A nation misled by ignorance
The European date format, as many of you know, is different from the American. Here in England I didn’t only have to learn to drive on the left side of the road, I also had to remember that, when writing down dates in number format, the day comes before the month. As a result, the two most disastrous dates that occurred in my lifetime had the date 9/11.
I was living in America on September 11th, 2001, when I learned that religious zealots hijacked planes with murderous intent and devastating consequences. That was my first bad 9/11. My second bad 9/11 came when I was living in England on the 9th of November and I awoke to the news that Donald Trump had been elected president of the United States.
Comparing the two American calamities isn’t entirely like comparing apples and oranges. Both events were spectacularly bad for the country. Both events ultimately resulted in steep downturns for the American economy. Both events dominated the news for years afterward. Both events were terrorist attacks that ended in the deaths of thousands of Americans.
The election of Donald Trump was a kind of existential terrorist attack. It was promoted by Russia, much of its success could be attributed to Russia, and the result was and remains a Russian victory.
But it wasn’t Russia alone that brought us Donald Trump. There were other necessary and sufficient forces at work, including that created by the cooperation of a weak, ratings-driven mainstream media, the pre-election meddling by the then head of the FBI, the common exploitation of misogynistic hatred for a woman candidate, a malignant assembly of self-righteous third party candidates and the exploitation of anti-science sentiment and gullibility of the religious right.
At the back of all the forces that brought us Donald Trump was ignorance, ignorance of science, ignorance emboldened and misled by conspiracy theories, ignorance in the form of racism and ignorance in the form of blind and unreasoning jingoism. I don’t think most sane Americans would disagree with me if I said that, without ignorance, neither of my bad 9/11 days would have happened.
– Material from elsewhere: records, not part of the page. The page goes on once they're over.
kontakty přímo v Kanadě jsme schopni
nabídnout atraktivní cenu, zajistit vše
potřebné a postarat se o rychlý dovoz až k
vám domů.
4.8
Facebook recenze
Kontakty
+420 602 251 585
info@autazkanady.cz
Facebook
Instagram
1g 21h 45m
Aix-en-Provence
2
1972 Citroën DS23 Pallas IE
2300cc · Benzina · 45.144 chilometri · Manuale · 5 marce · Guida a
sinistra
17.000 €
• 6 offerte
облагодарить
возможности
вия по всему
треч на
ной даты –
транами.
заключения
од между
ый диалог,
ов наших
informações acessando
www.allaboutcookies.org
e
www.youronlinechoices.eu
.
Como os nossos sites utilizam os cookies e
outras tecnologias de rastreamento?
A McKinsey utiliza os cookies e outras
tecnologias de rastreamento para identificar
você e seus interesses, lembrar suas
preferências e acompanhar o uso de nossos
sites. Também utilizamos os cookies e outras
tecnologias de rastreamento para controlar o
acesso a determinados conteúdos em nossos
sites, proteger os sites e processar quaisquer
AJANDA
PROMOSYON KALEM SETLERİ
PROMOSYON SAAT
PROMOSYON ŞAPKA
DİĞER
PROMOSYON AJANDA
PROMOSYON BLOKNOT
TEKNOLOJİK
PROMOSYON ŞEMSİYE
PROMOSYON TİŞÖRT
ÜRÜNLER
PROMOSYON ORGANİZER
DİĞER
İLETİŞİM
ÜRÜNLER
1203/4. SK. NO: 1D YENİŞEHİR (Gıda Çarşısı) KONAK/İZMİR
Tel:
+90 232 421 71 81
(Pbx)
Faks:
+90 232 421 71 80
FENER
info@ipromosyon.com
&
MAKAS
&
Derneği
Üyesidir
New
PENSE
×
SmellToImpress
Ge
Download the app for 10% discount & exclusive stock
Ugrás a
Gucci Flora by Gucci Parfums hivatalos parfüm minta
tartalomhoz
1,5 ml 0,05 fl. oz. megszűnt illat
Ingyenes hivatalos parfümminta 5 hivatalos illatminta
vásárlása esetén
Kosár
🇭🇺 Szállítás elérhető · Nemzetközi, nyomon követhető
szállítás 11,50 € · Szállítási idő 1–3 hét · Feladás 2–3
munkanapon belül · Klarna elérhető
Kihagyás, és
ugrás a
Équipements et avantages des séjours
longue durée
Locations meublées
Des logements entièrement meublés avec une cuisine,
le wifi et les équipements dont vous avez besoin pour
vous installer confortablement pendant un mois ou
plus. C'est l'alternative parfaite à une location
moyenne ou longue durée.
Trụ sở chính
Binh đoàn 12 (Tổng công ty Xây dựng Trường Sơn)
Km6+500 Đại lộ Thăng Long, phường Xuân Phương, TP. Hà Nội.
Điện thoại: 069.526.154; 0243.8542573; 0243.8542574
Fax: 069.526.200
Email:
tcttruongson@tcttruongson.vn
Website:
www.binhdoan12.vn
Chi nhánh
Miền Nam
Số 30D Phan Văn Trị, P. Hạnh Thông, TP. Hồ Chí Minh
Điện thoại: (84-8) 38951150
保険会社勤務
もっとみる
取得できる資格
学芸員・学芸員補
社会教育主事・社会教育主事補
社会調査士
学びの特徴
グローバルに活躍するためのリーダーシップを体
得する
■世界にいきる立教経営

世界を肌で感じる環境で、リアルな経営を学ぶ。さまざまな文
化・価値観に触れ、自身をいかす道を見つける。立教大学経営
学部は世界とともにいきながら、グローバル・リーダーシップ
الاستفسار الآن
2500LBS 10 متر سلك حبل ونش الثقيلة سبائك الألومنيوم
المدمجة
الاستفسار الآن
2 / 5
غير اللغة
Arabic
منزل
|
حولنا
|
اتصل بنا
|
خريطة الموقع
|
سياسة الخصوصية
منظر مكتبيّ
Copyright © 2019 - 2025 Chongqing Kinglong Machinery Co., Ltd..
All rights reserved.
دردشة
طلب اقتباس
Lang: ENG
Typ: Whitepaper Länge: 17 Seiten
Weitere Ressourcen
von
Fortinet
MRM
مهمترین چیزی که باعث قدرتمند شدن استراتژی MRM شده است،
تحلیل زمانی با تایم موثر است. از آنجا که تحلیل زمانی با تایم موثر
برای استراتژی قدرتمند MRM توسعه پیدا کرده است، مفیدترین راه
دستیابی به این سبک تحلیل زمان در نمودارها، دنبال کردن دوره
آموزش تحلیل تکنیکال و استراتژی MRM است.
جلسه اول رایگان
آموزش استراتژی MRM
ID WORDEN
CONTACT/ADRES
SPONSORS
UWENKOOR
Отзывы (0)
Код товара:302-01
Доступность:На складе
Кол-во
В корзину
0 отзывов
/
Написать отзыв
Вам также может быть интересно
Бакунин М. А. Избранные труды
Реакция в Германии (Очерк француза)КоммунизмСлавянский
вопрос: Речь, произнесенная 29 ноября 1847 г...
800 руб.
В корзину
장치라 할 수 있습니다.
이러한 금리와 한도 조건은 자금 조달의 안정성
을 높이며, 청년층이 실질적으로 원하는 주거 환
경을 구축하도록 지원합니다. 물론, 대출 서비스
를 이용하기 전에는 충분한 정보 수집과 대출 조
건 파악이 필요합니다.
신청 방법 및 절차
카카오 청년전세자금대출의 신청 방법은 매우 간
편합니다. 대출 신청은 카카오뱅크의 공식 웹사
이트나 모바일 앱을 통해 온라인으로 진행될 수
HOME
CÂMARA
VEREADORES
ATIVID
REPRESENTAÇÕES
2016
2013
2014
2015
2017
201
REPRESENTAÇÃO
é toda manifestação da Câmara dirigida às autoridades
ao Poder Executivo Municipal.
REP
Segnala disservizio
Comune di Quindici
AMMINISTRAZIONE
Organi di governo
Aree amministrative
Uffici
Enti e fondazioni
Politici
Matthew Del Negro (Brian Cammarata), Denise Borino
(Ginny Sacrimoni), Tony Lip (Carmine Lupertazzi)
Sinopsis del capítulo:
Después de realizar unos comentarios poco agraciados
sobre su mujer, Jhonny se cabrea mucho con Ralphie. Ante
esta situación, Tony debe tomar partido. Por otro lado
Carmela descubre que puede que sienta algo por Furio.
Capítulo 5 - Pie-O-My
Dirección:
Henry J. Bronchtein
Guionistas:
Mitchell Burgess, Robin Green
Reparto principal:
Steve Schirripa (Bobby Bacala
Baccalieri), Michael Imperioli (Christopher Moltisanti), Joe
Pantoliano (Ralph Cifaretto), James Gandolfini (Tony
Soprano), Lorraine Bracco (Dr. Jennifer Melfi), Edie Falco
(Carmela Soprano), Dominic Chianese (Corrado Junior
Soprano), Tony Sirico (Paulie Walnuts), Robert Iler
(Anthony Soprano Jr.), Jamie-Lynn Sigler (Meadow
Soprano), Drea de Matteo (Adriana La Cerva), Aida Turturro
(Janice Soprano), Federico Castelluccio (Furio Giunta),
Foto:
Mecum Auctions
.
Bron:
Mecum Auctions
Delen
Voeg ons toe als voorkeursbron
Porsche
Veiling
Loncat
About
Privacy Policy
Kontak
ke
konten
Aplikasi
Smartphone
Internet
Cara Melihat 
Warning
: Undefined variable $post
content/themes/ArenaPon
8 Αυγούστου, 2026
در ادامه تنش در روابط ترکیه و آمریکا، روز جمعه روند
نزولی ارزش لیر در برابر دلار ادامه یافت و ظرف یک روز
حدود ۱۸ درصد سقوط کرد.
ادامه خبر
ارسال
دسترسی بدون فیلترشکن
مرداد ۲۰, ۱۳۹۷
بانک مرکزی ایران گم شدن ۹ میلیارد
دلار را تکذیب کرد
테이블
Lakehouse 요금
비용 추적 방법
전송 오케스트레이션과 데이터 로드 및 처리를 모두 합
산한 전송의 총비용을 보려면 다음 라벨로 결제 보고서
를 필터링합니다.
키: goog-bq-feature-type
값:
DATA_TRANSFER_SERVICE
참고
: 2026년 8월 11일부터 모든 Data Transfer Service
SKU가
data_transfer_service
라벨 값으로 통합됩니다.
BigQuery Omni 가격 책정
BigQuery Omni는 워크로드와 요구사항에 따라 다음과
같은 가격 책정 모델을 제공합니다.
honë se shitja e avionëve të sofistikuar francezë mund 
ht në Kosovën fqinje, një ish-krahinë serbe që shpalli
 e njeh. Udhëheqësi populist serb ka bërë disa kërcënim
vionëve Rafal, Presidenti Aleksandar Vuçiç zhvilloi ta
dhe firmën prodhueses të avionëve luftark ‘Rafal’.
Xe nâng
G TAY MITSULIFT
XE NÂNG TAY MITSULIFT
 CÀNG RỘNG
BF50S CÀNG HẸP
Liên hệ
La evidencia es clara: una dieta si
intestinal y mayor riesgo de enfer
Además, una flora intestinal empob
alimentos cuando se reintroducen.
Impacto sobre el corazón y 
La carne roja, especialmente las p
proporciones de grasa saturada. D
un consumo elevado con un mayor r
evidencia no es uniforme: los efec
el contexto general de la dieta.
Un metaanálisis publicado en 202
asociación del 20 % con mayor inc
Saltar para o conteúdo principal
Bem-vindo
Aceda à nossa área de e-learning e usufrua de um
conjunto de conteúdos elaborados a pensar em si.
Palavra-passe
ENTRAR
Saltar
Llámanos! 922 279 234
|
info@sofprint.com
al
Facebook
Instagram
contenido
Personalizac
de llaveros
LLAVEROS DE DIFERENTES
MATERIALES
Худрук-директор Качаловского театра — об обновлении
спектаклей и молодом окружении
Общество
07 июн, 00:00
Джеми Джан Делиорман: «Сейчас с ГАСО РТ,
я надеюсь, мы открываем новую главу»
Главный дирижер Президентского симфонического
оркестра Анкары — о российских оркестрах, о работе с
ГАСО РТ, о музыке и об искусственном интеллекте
When you consider that Mike Pence, the man purportedly in charge of the coronavirus task force, makes wearing a mask a political issue instead of one of safety and common sense, and is permitted to get away with it, then you know that ignorance is winning. When you consider that Donald Trump can crow in a tweet and get away with it that “Coronavirus deaths are way down” on the same day that coronavirus killed 2,499 Americans — nearly as many Americans as died on that first 9/11 — then you know that ignorance is the order of the day. When a shocking percentage of Americans can be distracted from the central point of peaceful demonstrations against police murders of unarmed people of color because a small minority of the protesters are violent, then you know that ignorance is the victor.
When ignorance rules a nation, chaos and death follow. Adam Schiff warned us in his summation in the impeachment of Donald Trump that, “Whenever we have departed from the values of our nation we have come to regret it.” Ignorance should not be nor ever has been part of the canon of the values of our nation. We have seen ignorance on the American landscape before, ignorance in the form of an enemy like Osama bin Laden.
Americans have never let ignorance get the final victory. The unlamented corpse of bin Laden is at the bottom of the North Arabian Sea and Al Qaeda is in ruins. Ignorance will not win this time either. Donald Trump and his rule of ignorance is headed for inexorable defeat in November.
Is it too trite to say that our best defense against ignorance is knowledge? Possibly not, because the lesson taught us this time is the knowledge of 127,640 dead Americans as I write this, and it’s a lesson that has still been missed by many, missed by the ignorant. It’s a terrible price to pay. We had to pay it because a man like Donald Trump is president of the United States. Let’s all agree to remove him from that job in November and hand both Donald Trump and the rule of ignorance a just and final defeat. And, as ever, ladies and gentlemen, brothers and sisters, comrades and friends, stay safe.
Robert Harrington is an American expat living in Britain. He is a portrait painter.